Symptoms of urge incontinence:
Unnecessary bladder contractions make the bladder feel full even with just a small amount of urine in it. These contractions make the person feel a strong urge to urinate.
Due to the uncontrolled contractions of the bladder muscle, the bladder may be squeezed empty and cause involuntary urine loss. The result is an uncontrolled flow or leakage of urine.
Causes of urge incontinence:
Urge incontinence can have several causes. Irritation of the bladder, old age and psychological factors may play a role in the development of urge incontinence. Although age itself is not a cause of urge incontinence, it is more common in the elderly as well as in people with nerve disorders such as Multiple Sclerosis (MS) or dementia. Other causes of urge incontinence include (benign) prostate enlargement and bladder stones. Obesity, stress and medication use can also contribute to the development of urge incontinence.
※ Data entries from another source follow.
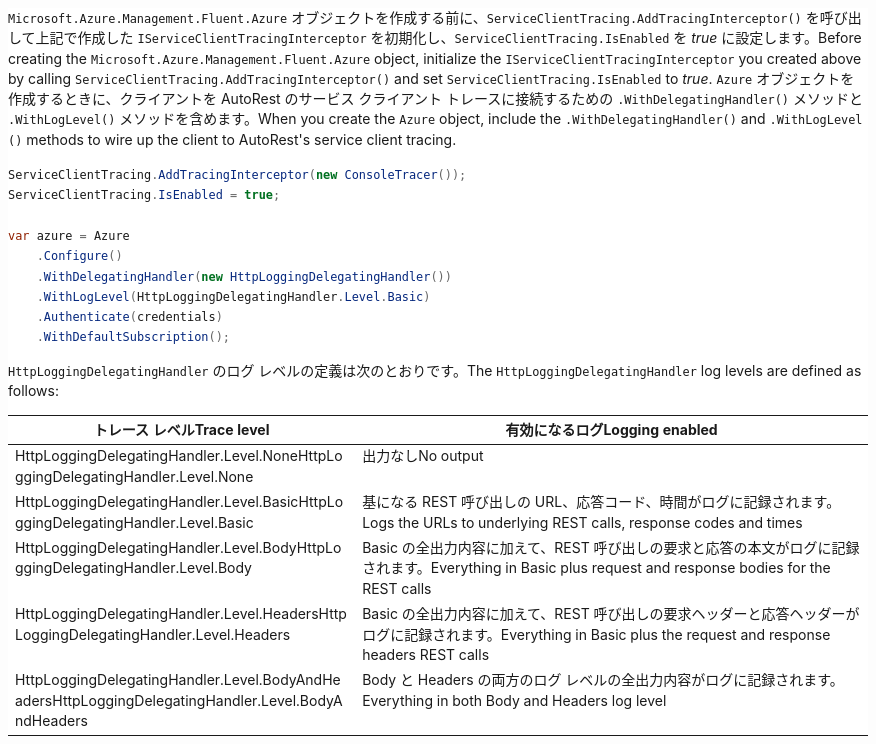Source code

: <span data-ttu-id="fb5eb-156">`Microsoft.Azure.Management.Fluent.Azure` オブジェクトを作成する前に、`ServiceClientTracing.AddTracingInterceptor()` を呼び出して上記で作成した `IServiceClientTracingInterceptor` を初期化し、`ServiceClientTracing.IsEnabled` を *true* に設定します。</span><span class="sxs-lookup"><span data-stu-id="fb5eb-156">Before creating the `Microsoft.Azure.Management.Fluent.Azure` object, initialize the `IServiceClientTracingInterceptor` you created above by calling `ServiceClientTracing.AddTracingInterceptor()` and set `ServiceClientTracing.IsEnabled` to *true*.</span></span>  <span data-ttu-id="fb5eb-157">`Azure` オブジェクトを作成するときに、クライアントを AutoRest のサービス クライアント トレースに接続するための `.WithDelegatingHandler()` メソッドと `.WithLogLevel()` メソッドを含めます。</span><span class="sxs-lookup"><span data-stu-id="fb5eb-157">When you create the `Azure` object, include the `.WithDelegatingHandler()` and `.WithLogLevel()` methods to wire up the client to AutoRest's service client tracing.</span></span>

```csharp
ServiceClientTracing.AddTracingInterceptor(new ConsoleTracer());
ServiceClientTracing.IsEnabled = true;

var azure = Azure
    .Configure()
    .WithDelegatingHandler(new HttpLoggingDelegatingHandler())
    .WithLogLevel(HttpLoggingDelegatingHandler.Level.Basic)
    .Authenticate(credentials)
    .WithDefaultSubscription();
```

<span data-ttu-id="fb5eb-158">`HttpLoggingDelegatingHandler` のログ レベルの定義は次のとおりです。</span><span class="sxs-lookup"><span data-stu-id="fb5eb-158">The `HttpLoggingDelegatingHandler` log levels are defined as follows:</span></span>

| <span data-ttu-id="fb5eb-159">トレース レベル</span><span class="sxs-lookup"><span data-stu-id="fb5eb-159">Trace level</span></span> | <span data-ttu-id="fb5eb-160">有効になるログ</span><span class="sxs-lookup"><span data-stu-id="fb5eb-160">Logging enabled</span></span> 
| ------------ | ---------------
| <span data-ttu-id="fb5eb-161">HttpLoggingDelegatingHandler.Level.None</span><span class="sxs-lookup"><span data-stu-id="fb5eb-161">HttpLoggingDelegatingHandler.Level.None</span></span> | <span data-ttu-id="fb5eb-162">出力なし</span><span class="sxs-lookup"><span data-stu-id="fb5eb-162">No output</span></span>
| <span data-ttu-id="fb5eb-163">HttpLoggingDelegatingHandler.Level.Basic</span><span class="sxs-lookup"><span data-stu-id="fb5eb-163">HttpLoggingDelegatingHandler.Level.Basic</span></span> | <span data-ttu-id="fb5eb-164">基になる REST 呼び出しの URL、応答コード、時間がログに記録されます。</span><span class="sxs-lookup"><span data-stu-id="fb5eb-164">Logs the URLs to underlying REST calls, response codes and times</span></span>
| <span data-ttu-id="fb5eb-165">HttpLoggingDelegatingHandler.Level.Body</span><span class="sxs-lookup"><span data-stu-id="fb5eb-165">HttpLoggingDelegatingHandler.Level.Body</span></span> | <span data-ttu-id="fb5eb-166">Basic の全出力内容に加えて、REST 呼び出しの要求と応答の本文がログに記録されます。</span><span class="sxs-lookup"><span data-stu-id="fb5eb-166">Everything in Basic plus request and response bodies for the REST calls</span></span>
| <span data-ttu-id="fb5eb-167">HttpLoggingDelegatingHandler.Level.Headers</span><span class="sxs-lookup"><span data-stu-id="fb5eb-167">HttpLoggingDelegatingHandler.Level.Headers</span></span> | <span data-ttu-id="fb5eb-168">Basic の全出力内容に加えて、REST 呼び出しの要求ヘッダーと応答ヘッダーがログに記録されます。</span><span class="sxs-lookup"><span data-stu-id="fb5eb-168">Everything in Basic plus the request and response headers REST calls</span></span>
| <span data-ttu-id="fb5eb-169">HttpLoggingDelegatingHandler.Level.BodyAndHeaders</span><span class="sxs-lookup"><span data-stu-id="fb5eb-169">HttpLoggingDelegatingHandler.Level.BodyAndHeaders</span></span> | <span data-ttu-id="fb5eb-170">Body と Headers の両方のログ レベルの全出力内容がログに記録されます。</span><span class="sxs-lookup"><span data-stu-id="fb5eb-170">Everything in both Body and Headers log level</span></span>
Urge incontinence is often accompanied by an irritable or overactive bladder. People with an overactive bladder have to urinate more frequently than usual. To prevent accidents, people with urge incontinence go to the toilet more often than necessary, making the bladder even weaker.
Solutions for urge incontinence:
The solution for urge incontinence depends on the cause. A doctor or health care professional should always help diagnose the type and cause of the incontinence. Bladder training, along with a urine diary may often be the first steps. Bladder training can help reduce the symptoms of urge incontinence or even make them disappear altogether. This technique is often combined with pelvic floor exercises and medication. Your doctor may also recommend making specific dietary changes and weight loss may also help reduce symptoms.
If symptoms are not improved after 3 months of bladder training, a doctor or specialist may advise a surgical procedure or medications.